Wenn Simon Rieth über Boxen spricht, fällt sofort ein Wort: Leidenschaft. Der 21-Jährige aus Hamburg gehört zu den vielversprechenden Nachwuchstalenten im deutschen Boxsport – und geht nun konsequent den nächsten Schritt: Ab dem 1. September trainiert er am Landesstützpunkt Schwerin – und hat so einiges vor.

 

Das Boxen wurde ihm praktisch in die Wiege gelegt: Sein Vater – selbst Boxtrainer und Besitzer des Hamburger Agon Boxgyms – nahm ihn bereits früh mit in die Halle, von klein an schnupperte er Kampfsportluft und sah den Großen beim Trainieren zu.
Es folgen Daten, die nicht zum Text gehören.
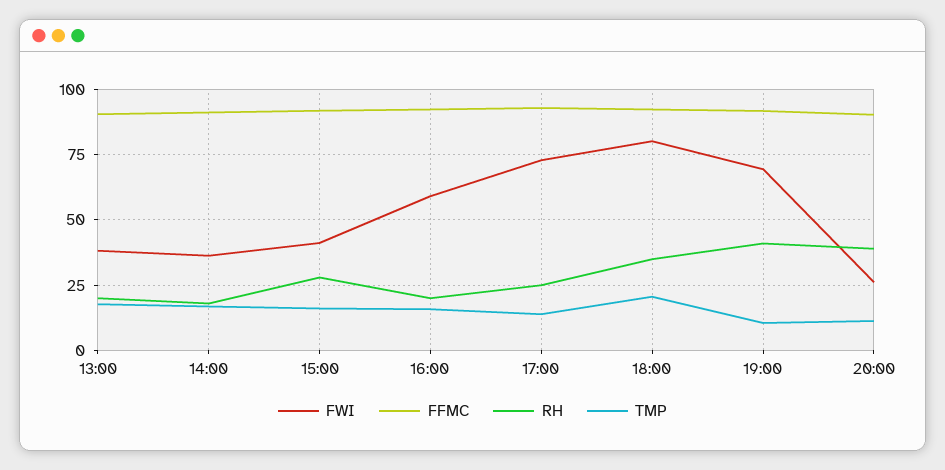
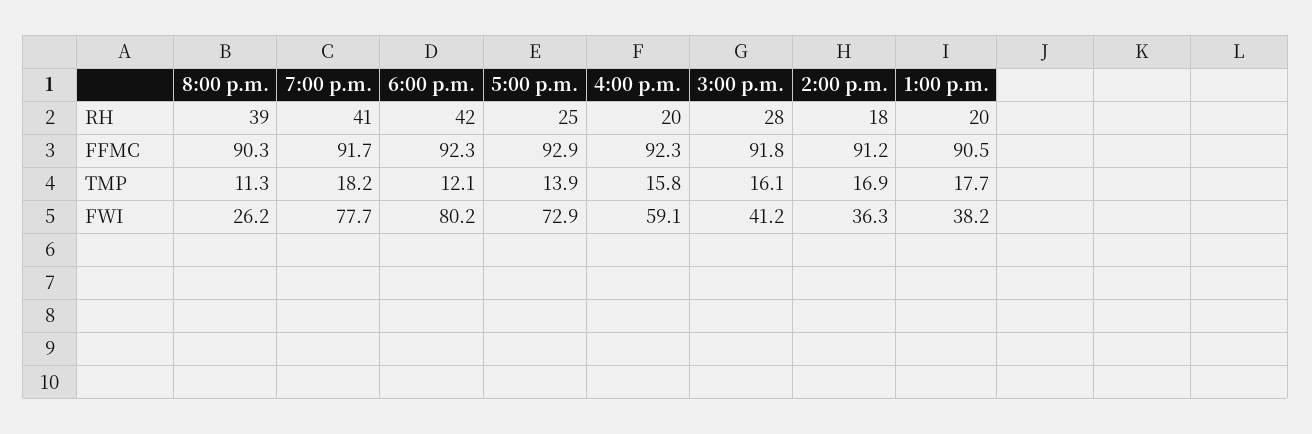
RH, 18:00: 35 -> 42
TMP, 18:00: 20 -> 12.1
FWI, 19:00: 70 -> 77.7
TMP, 19:00: 10 -> 18.2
Mit acht Jahren stieg er selbst ins Training ein und fand großen Gefallen daran – auch, wenn er im Alter von fünf bis zehn Jahren regelmäßig dem Judosport nachging. Die Faszination für das Boxen setzte sich schließlich aber durch. Mit zehn Jahren stand er zum ersten Mal im Ring. „Am Anfang hat es einfach Spaß gemacht, mit den Jungs im Verein zu trainieren. Irgendwann wollte ich dann wissen, wie weit ich kommen kann," erinnert sich der heute 21-Jährige.

 

Die vergangenen Jahre brachten wichtige Entwicklungsschritte. Für den BC Traktor Schwerin boxte Simon mehrfach in der Bundesliga (2023, 2024, 2025), holte zwei Team-Meisterschaften und stieg schon mehrfach im Trikot der Nationalmannschaft in den Ring – erst kürzlich beim Eindhoven Cup. Doch der gebürtige Hamburger will mehr. „Ich bin ehrgeizig, will mich messen und weiterkommen. In Schwerin finde ich die besten Bedingungen, um mich auf höchstem Niveau zu entwickeln."

 

Und so entschied er sich schließlich für den Schritt raus aus der Heimatstadt und hin zum Landesstützpunkt in Schwerin, der eine große Tradition hat. Genau das reizt Simon: die tägliche Arbeit mit Top-Trainern, die Vielzahl starker Sparringspartner und die Möglichkeit, sich ganz auf den Sport zu konzentrieren. Denn sein Ziel ist klar: „Entweder boxe ich 2028 beim Olympia in LA oder fange ein Studium an." Selbstredend bevorzugt er ersteres. Dafür trainiert er hart – aktuell bis zu zehnmal die Woche, denn: „Ich komme gerade aus einer zweimonatigen Verletzungspause und befinde mich derweil im Aufbau, um wieder 100 Prozent fit zu werden und in Schwerin richtig Gas zu geben."

 

„Ich will zeigen, dass man mit Disziplin, Mut und einer klaren Linie im Kopf viel erreichen kann," sagt Simon und beschreibt sich selbst als Boxer „mit Kopf. Ich denke, ich kann mit einer guten Beinarbeit punkten und zeichne mich dadurch aus, dass ich stets taktisch und schlau in einen Kampf gehe und mich nicht von Emotionen steuern lasse." Und gerade deshalb würde er seinem 15-jährigen Ich folgenden Tipp mit auf den Weg geben: „Ziehe immer weiter durch und gebe nie auf. Irgendwann wirst du die Früchte deiner harten Arbeit ernten. Und vor allem: Denk nicht so viel nach, sondern mach!"

 

Neben dem Training ist für Simon auch das Umfeld wichtig: Freundin, Freunde, Familie, aber auch Fußball oder Basketball geben ihm den Ausgleich, den er braucht. „Boxen ist ein großer Teil meines Lebens, aber ich brauche eine gewisse Balance," sagt er.